Defending “awesome fabulousness” would seem to me a waste of effort - my reply would be “But didn’t not the prophets speak from God as they were carried along by the Holy Spirit? That’s what the same Spirit confirms to my heart.”


(Jay Johnson) #3

In short, yes. “Inerrancy” is unhelpful. I came to this conclusion only recently, but it followed on the heels of long study of the gospels. It seemed clear to me, after careful research, that a few problems could not be resolved satisfactorily, but at a certain point I realized, “So what?” None of the issues that I found had any impact at all on doctrine, faith, or practice, so what is the point of drawing a line in the sand?

I also realized that the attitudes of some evangelical scholars toward inerrancy have evolved greatly over the last 30 years. For instance, D.A. Carson, in his excellent commentary on Matthew written in 1984, spends a great deal of time resolving “errors” and “contradictions” between the gospels. Yet, James R. Edwards, in his Pillar commentary on Luke published in 2015, spends virtually no time discussing the problem passages that Carson defended ad nauseum, despite the fact that Carson himself is the editor of the Pillar commentary series. What changed?

Part of the problem is that the Chicago Statement is a product of its time, the 1970s. Conservative scholars were reacting to what they saw as a drift toward subjectivity in all areas, primarily moral and philosophical, and they wanted to state in no uncertain terms that they regarded the Bible as an absolute standard. In my view, the document they produced was an overreaction and far too strident. It was as much of a political as a theological statement, and the result is what one would expect – a litmus test for orthodoxy, who’s “in” and who’s “out.”


(Christy Hemphill) #4

Yes.

The Bible reveals God. Depending on the limitations of the person reading it (their lack of necessary background knowledge, mistaken theological commitments, interference from their differing cultural worldview and the inadequacies of translation), the Bible may frequently fail to reveal God perfectly. That’s reality.

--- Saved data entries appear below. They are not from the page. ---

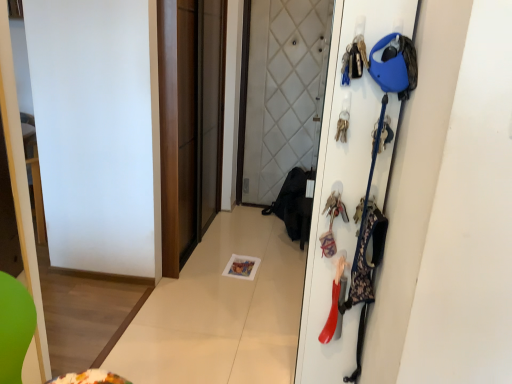
Locate an element on the screen. free location to the right of brown matte sliding door at center is located at coordinates (x=248, y=248).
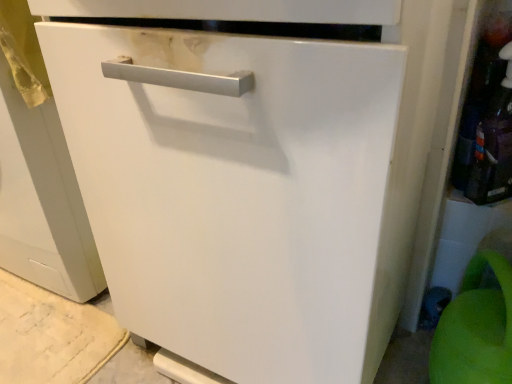
At what (x,y) coordinates should I click in order to perform the action: click on white glossy door at center. Please return your answer as a coordinate pair (x, y). Looking at the image, I should click on (237, 194).

In order to face white glossy door at center, should I rotate leftwards or rightwards?

You should rotate left by 0.191 degrees.

What do you see at coordinates (237, 194) in the screenshot?
I see `white glossy door at center` at bounding box center [237, 194].

At what (x,y) coordinates should I click in order to perform the action: click on white glossy door at center. Please return your answer as a coordinate pair (x, y). Looking at the image, I should click on (237, 194).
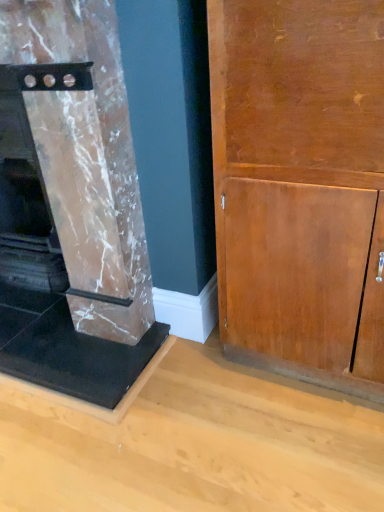
Question: From a real-world perspective, is wooden cabinet at right above or below marble fireplace at left?

Choices:
 (A) below
 (B) above

Answer: (A)

Question: Is wooden cabinet at right wider or thinner than marble fireplace at left?

Choices:
 (A) thin
 (B) wide

Answer: (A)

Question: In the image, is wooden cabinet at right positioned in front of or behind marble fireplace at left?

Choices:
 (A) behind
 (B) front

Answer: (B)

Question: Considering the positions of point (71, 131) and point (347, 211), is point (71, 131) closer or farther from the camera than point (347, 211)?

Choices:
 (A) farther
 (B) closer

Answer: (A)

Question: In the image, is marble fireplace at left on the left side or the right side of wooden cabinet at right?

Choices:
 (A) left
 (B) right

Answer: (A)

Question: From a real-world perspective, relative to wooden cabinet at right, is marble fireplace at left vertically above or below?

Choices:
 (A) above
 (B) below

Answer: (A)

Question: Considering the positions of marble fireplace at left and wooden cabinet at right in the image, is marble fireplace at left wider or thinner than wooden cabinet at right?

Choices:
 (A) wide
 (B) thin

Answer: (A)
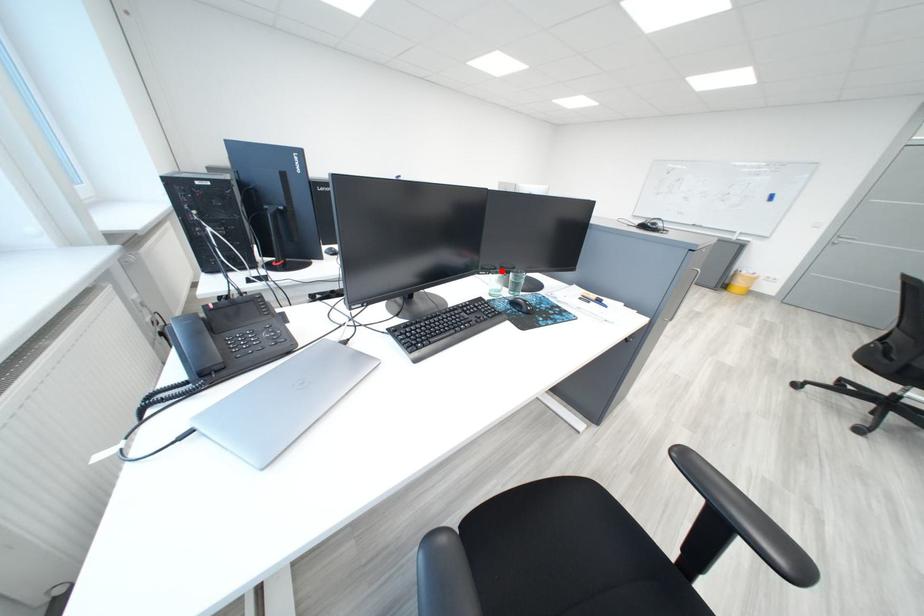
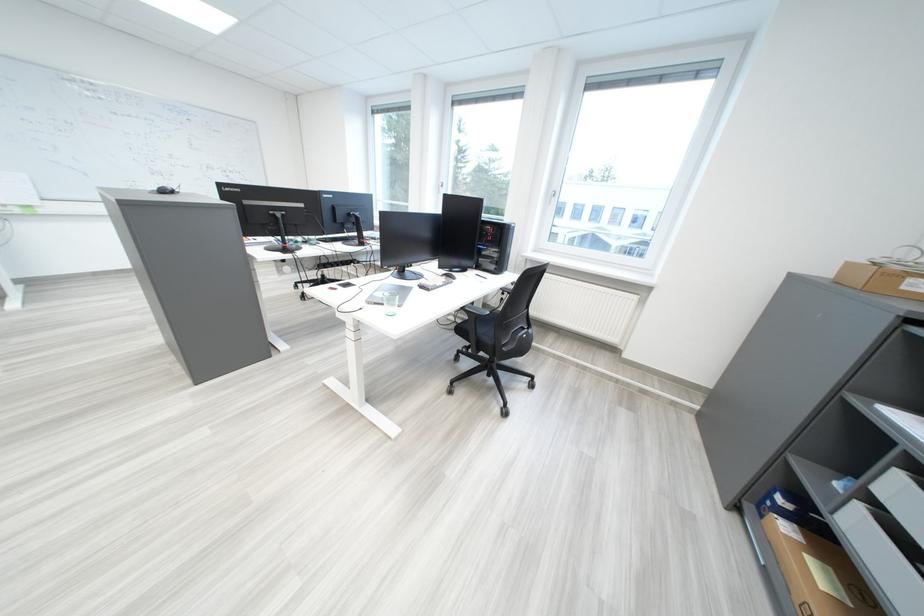
Question: I am providing you with two images of the same scene from different viewpoints. A red point is marked on the first image. Is the red point's position out of view in image 2?

Choices:
 (A) Yes
 (B) No

Answer: (A)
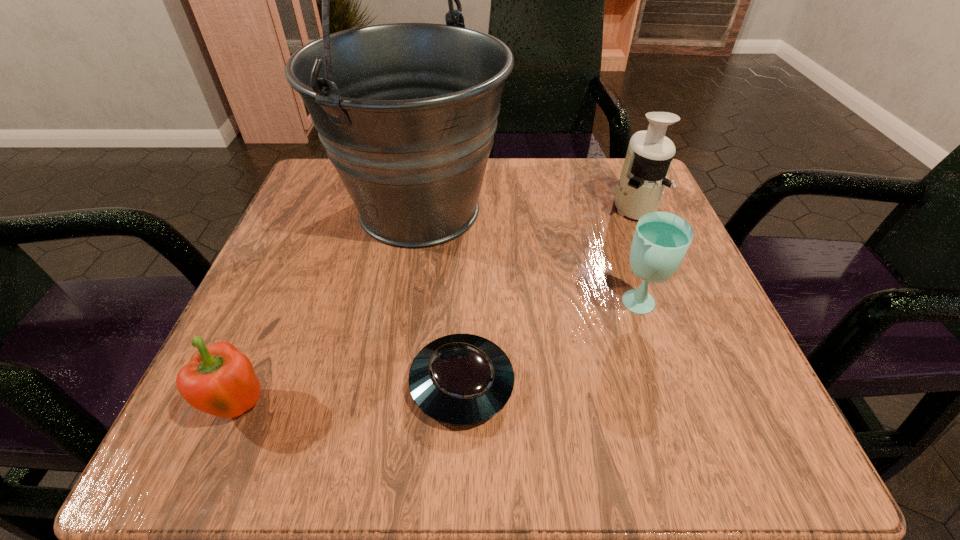
At what (x,y) coordinates should I click in order to perform the action: click on blank space that satisfies the following two spatial constraints: 1. on the back side of the fourth tallest object; 2. on the right side of the glass. Please return your answer as a coordinate pair (x, y). This screenshot has height=540, width=960. Looking at the image, I should click on (283, 306).

Where is `vacant space that satisfies the following two spatial constraints: 1. on the back side of the fourth tallest object; 2. on the left side of the juicer`? This screenshot has height=540, width=960. vacant space that satisfies the following two spatial constraints: 1. on the back side of the fourth tallest object; 2. on the left side of the juicer is located at coordinates (325, 206).

Locate an element on the screen. Image resolution: width=960 pixels, height=540 pixels. free region that satisfies the following two spatial constraints: 1. on the back side of the fourth tallest object; 2. on the left side of the third shortest object is located at coordinates (283, 306).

We aren’t supposed to be putting our faith in the Bible or insisting the Bible is ultimate truth or ultimate authority. The Bible reveals the Person we put our faith in, and the Bible points us to the source of ultimate truth and authority so we can enter a relationship. Inerrancy is unhelpful because a focus on the perfection of the Bible makes people more likely to idolize the Bible. I think it also wars against the attitude of reverence and submission and humility we should rightly have in approaching God. Inerrancy makes the Bible into an object that can (must?) be mastered and “handled” and explained and systematized and defended and in doing so we lose sight of the fact that the whole point of the Bible is not our mastery of truth, but our entering into relationship with God. And we are never going to master or explain or systematize the God of the universe. We are the objects, not God.


(GJDS) #5

The Bible contains things that we should understand about ourselves as human beings, things on the actions and responses of people called by God, and also meaning that imparts understanding to us of God (revelation). Whenever we discuss ourselves, we human beings inevitably indulge in error, wrong acts, falsehoods and so on. I find it amazing that when the Bible shows us these aspects of the human condition, one of many responses is to criticise the Bible, or seek to change the message, or seek to find some fault with God and His servants.

Christ Himself stated, for example, that Moses wrote some things because he realised Israel could be perverse and stubbornly resist the message from God. The comments by Christy, Jon and Jay313 are also relevant to this topic.